2-5. Gram-Negative Infections

Gram-negative organisms may be identified by using the Gram stain procedure.

Examined under the microscope, these organisms retain the pink or red counterstain, safranin. Four species of bacteria most frequently cause gram-negative infections: Escherichia coli, Enterobacter, Klebsiella pneumoniae aeruginosa, and Proteus.

Gram negative bacteria invade the bodies of individuals that are not in the best of health. Persons in good health are not usually bothered by gram-negative infections.

a. Infection Development.

Gram-negative infections develop in various parts
of the body and have a variety of causes.

(1) On the skin, these infections are a form of leukemia and must be treated with chemotherapeutic agents.

(2) In the respiratory tract, these infections develop from aspiration, tracheostomy, and mechanical ventilation.

(3) In the vascular system, gram-negative infections develop from intravenous catheters, intracardiac pacemakers, venous cutdowns, pressure-monitoring devices, total parenteral nutrition, and surgical procedures.

(4) In the gastrointestinal tract, infections develop from obstruction, perforation, abscesses, and diverticuli.

(5) In the genitourinary tract, infections come from indwelling catheters, and urinary obstruction.

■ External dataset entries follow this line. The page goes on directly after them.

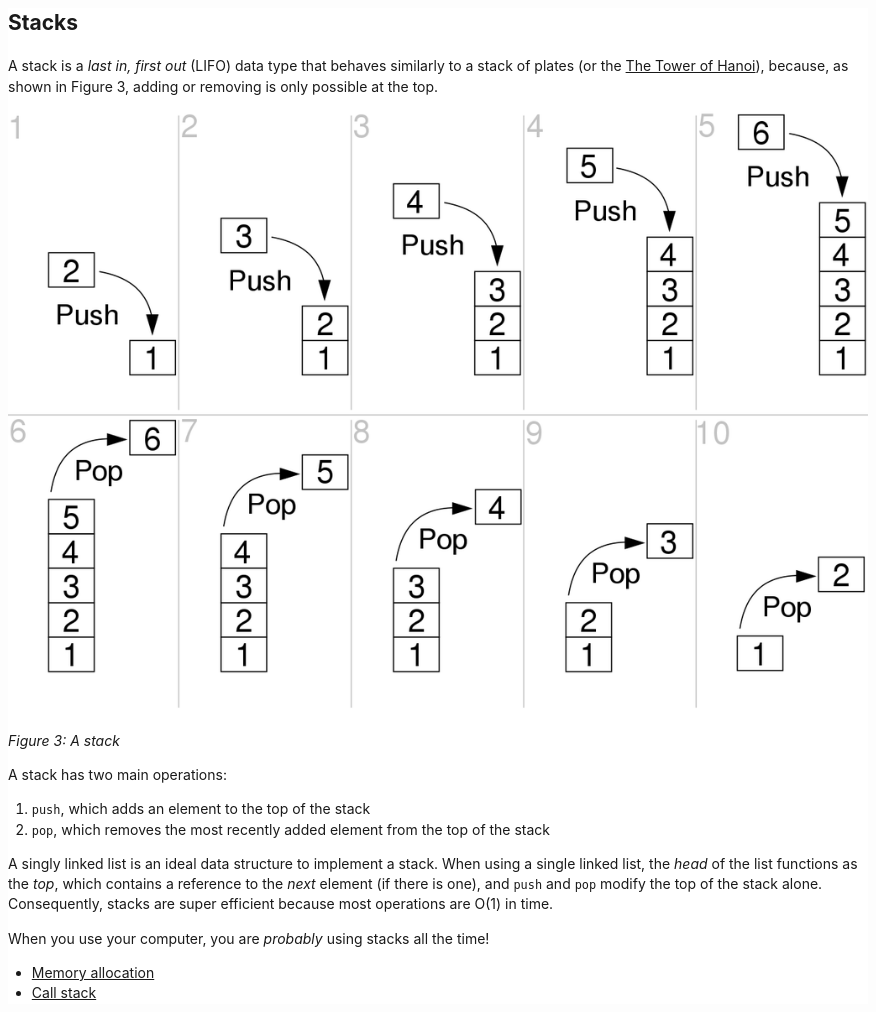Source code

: ## Stacks

A stack is a _last in, first out_ (LIFO) data type that behaves similarly to a stack of plates (or the [The Tower of Hanoi](https://www.mathsisfun.com/games/towerofhanoi.html)), because, as shown in Figure 3, adding or removing is only possible at the top.

![](assets/stack.png)

_Figure 3: A stack_

A stack has two main operations:

1. `push`, which adds an element to the top of the stack
2. `pop`, which removes the most recently added element from the top of the stack

A singly linked list is an ideal data structure to implement a stack. When using a single linked list, the _head_ of the list functions as the _top_, which contains a reference to the _next_ element (if there is one), and `push` and `pop` modify the top of the stack alone. Consequently, stacks are super efficient because most operations are O(1) in time.

When you use your computer, you are _probably_ using stacks all the time!

+ [Memory allocation](https://en.wikipedia.org/wiki/Stack-based_memory_allocation)
+ [Call stack](https://en.wikipedia.org/wiki/Call_stack)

(6) In the reproductive system, gram-negative infections develop from abortion, and postpartum (after childbirth) period.

b. Signs/Symptoms.

During the early stage, the skin is warm and dry. The patient may experience a shaking chill, and his temperature may rise rapidly. The patient’s personality may change; his behavior may not be appropriate. Low blood pressure may be indicated by cool, clammy skin, tachycardia/tachypnea, proceeding to peripheral cyanosis, oliguria, and death as a result of vascular collapse.

c. Treatment.

First, identify the source of infection. Collect blood cultures and
obtain other smears and cultures as indicated. When possible, remove any source of possible infection such as venous or urinary catheters. Incise and drain any local infections. Prevent and treat shock by monitoring vital signs, administering IV fluids and blood, administering oxygen, and administering antibiotics.